From the Arctic to Berlin, diverse scientific strategies drive SDG progress

22 July 2025 - Just days after the newly released Sustainable Development Goals Report 2025 revealed that only 35 per cent of targets are on track or showing moderate progress, Science Day at the High-Level Political Forum (HLPF) on Sustainable Development emerged as a platform to both acknowledge challenges and share actionable strategies to help translate science into progress for the 2030 Agenda.

“All the conversations that we tend to have on the SDGs go one way rather than the other: we know what to do, but we are simply not doing it,” said James Waddell, a Science Officer at the International Science Council. “And this is not because science or knowledge is lacking; it’s because we are lacking the means of implementation.”

That lack of implementation resources was not just about the estimated $4 trillion SDG financing gap, recently tackled at the Fourth International Financing for Development Conference (FFD4) in Sevilla, Spain.

In addition to funding, scientists need more effective strategies for adapting global concepts to local contexts, communicating the importance of their findings to policymakers, designing research projects at the intersection of disciplines, ensuring wider access to knowledge, and more.

The UN’s Global Sustainable Development Report (GSDR) and the annual Forum on Science, Technology and Innovation for the SDGs (STI Forum) were highlighted as existing mechanisms and tools for scaling the voice of science globally and strengthening the science-policy-society interface for SDG implementation.

To bridge the gap between knowledge and action further, Science Day featured six case studies illustrating how science supports the 2030 Agenda—from Sámi reindeer husbandry in the Arctic to a government–science collaboration mechanism in Germany.


From fragmented solutions to institutionalized cross-sectoral scientific advice

As part of the latter case study, Dr. Annekathrin Ellersiek from the Research Institute for Sustainability and Marianne Beisheim of Stiftung Wissenschaft und Politik—a German think tank specializing in foreign policy and security—shared the country’s example of the successful institutionalization of cross-sectoral scientific advice.
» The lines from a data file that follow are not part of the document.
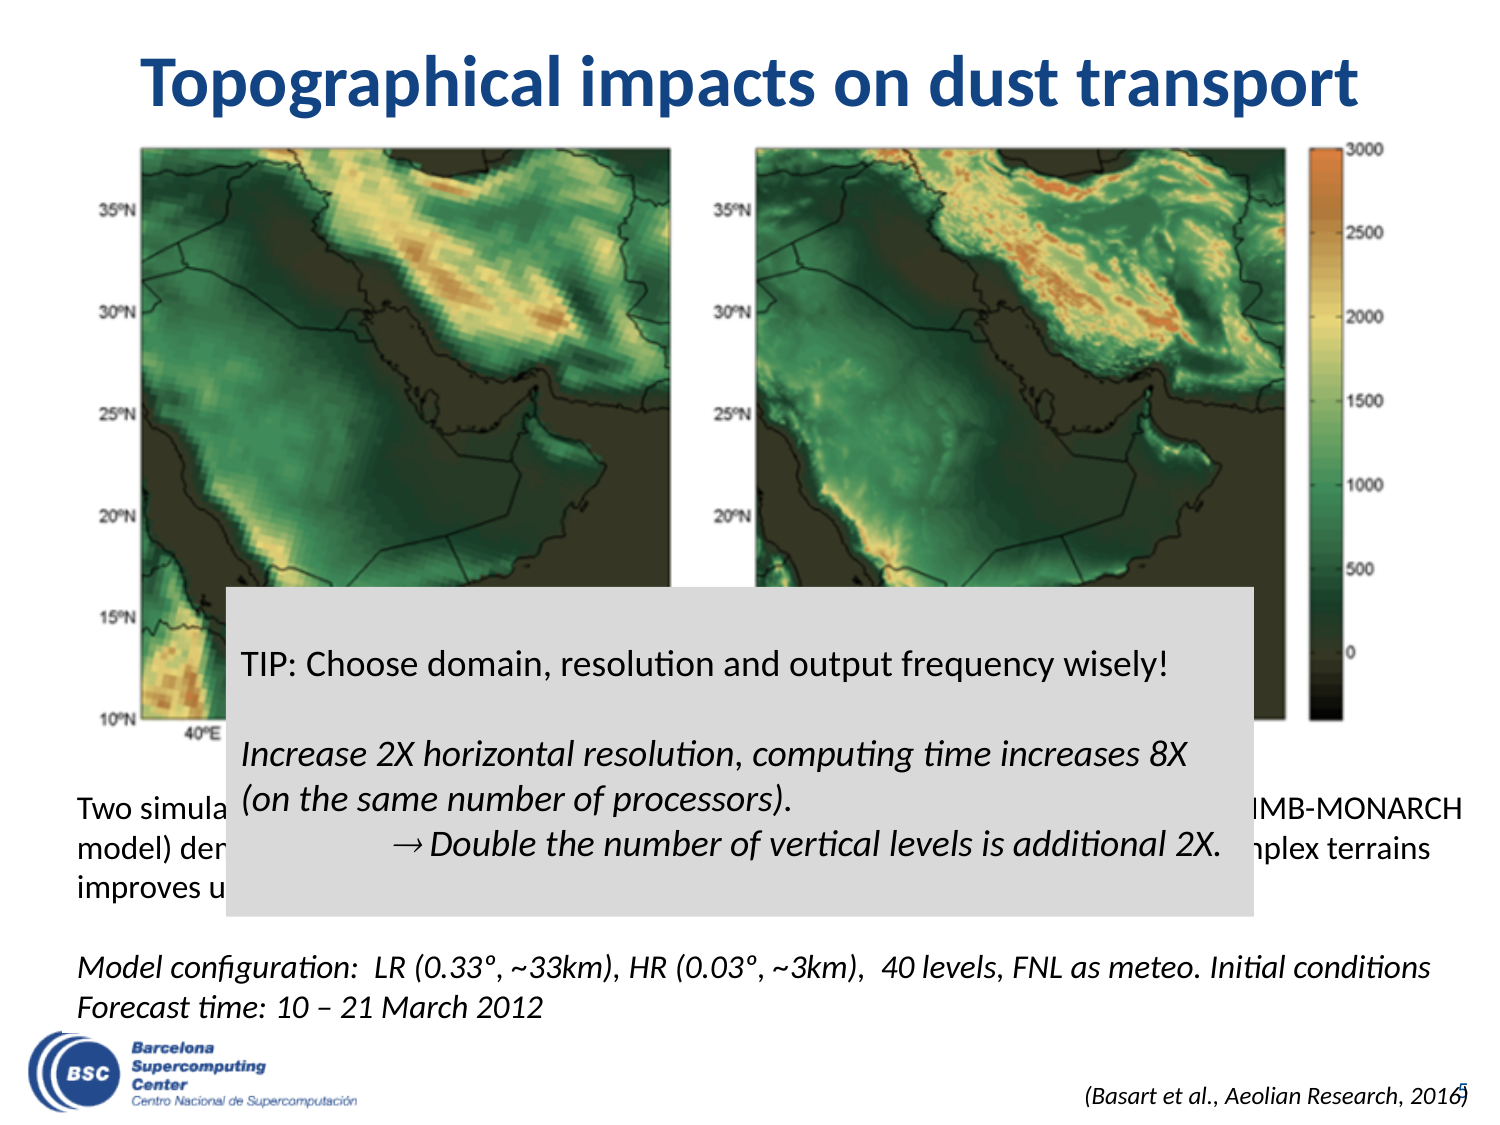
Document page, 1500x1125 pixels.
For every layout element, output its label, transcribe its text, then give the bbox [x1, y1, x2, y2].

text_box TIP: Choose domain, resolution and output frequency wisely! Increase 2X horizontal resolution, computing time increases 8X (on the same number of processors).  Double the number of vertical levels is additional 2X. [225, 779, 1254, 917]
picture [0, 141, 1500, 779]
text_box (Basart et al., Aeolian Research, 2016) [915, 1071, 1484, 1117]
picture [0, 1009, 394, 1125]
slide_number 5 [1411, 1042, 1484, 1111]
text_box Two simulations using the NMMB/BSC-Dust model (the mineral dust module of the NMMB-MONARCH model) demonstrates results demonstrate how the dust prediction in the vicinity of complex terrains improves using high-horizontal resolution simulations. Model configuration: LR (0.33º, ~33km), HR (0.03º, ~3km), 40 levels, FNL as meteo. Initial conditions Forecast time: 10 – 21 March 2012 [62, 779, 1483, 1033]
text_box Topographical impacts on dust transport [19, 35, 1483, 141]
In the wake of adopting the 2030 Agenda, the German government recognized that achieving the SDGs would require a cross-sectoral, cross-disciplinary, whole-of-government approach. Yet, with 16 federal ministries—each advised by its own scientific board or council—the obstacle of fragmented, siloed solutions to the complex, interconnected challenges loomed large.

In response, a biannual dialogue event was launched to bring together all the relevant scientific councils. According to Ms. Beisheim, about 20 advisory councils from across the federal ministries and expertise sectors participate in the event “to translate our diverse expertise into integrated policy advice.”
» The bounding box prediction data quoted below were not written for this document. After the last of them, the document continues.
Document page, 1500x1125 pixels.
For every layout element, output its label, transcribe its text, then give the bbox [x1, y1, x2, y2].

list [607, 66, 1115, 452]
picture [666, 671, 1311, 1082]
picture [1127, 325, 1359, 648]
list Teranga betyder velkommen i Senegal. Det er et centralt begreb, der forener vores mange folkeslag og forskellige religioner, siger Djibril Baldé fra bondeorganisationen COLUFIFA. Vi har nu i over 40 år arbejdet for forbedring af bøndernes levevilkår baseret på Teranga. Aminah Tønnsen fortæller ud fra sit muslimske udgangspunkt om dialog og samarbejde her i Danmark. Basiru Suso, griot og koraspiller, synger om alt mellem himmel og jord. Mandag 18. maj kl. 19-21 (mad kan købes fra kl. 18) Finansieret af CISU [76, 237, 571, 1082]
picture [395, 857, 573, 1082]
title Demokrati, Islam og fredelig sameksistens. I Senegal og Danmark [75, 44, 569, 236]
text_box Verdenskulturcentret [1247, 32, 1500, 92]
“We present this idea to give you our lesson on how to institutionalize cross-sectoral science advice,” said Ms. Beisheim. “But having said that, for me, a key lesson learned also is that politics matter. Coherence at the advisory level can provide a solid foundation for, but it’s no guarantee for coherence in policy implementation.”

Among the strategies for addressing political barriers, such as the impact of national elections and shifting priorities, is creating opportunities for both formal and informal engagement between scientists and policymakers. The ministry representatives not only always attend at least some parts of each bi-annual dialogue but also build connections with scientists during what Ms. Beisheim called “long coffee breaks.”


Science Day, an inspirational call for action

The solution-oriented nature of this year’s Science Day became a unifying thread connecting various segments of the event.

“I think that we need to stop asking why science isn’t used and start asking, what have we done to make it usable?” said Dr. Yensi Flores-Bueso—a chair at the Global Young Academy—at the High-level Panel Discussion, which followed the case studies.

Permanent Representative of the Gambia to the United Nations, Lamin B. Dibba, highlighted the key pathways to leapfrog constraints, design contextual solutions, and build resilience with innovation at the end of the event.

Describing structural barriers in financing, technical capacity, and institutional developments that his country has faced in striving for sustainable development, he noted that “science must be more than a driver of innovation.”

“It must become a catalyst of justice, equity, and transformative change,” Mr. Dibba added.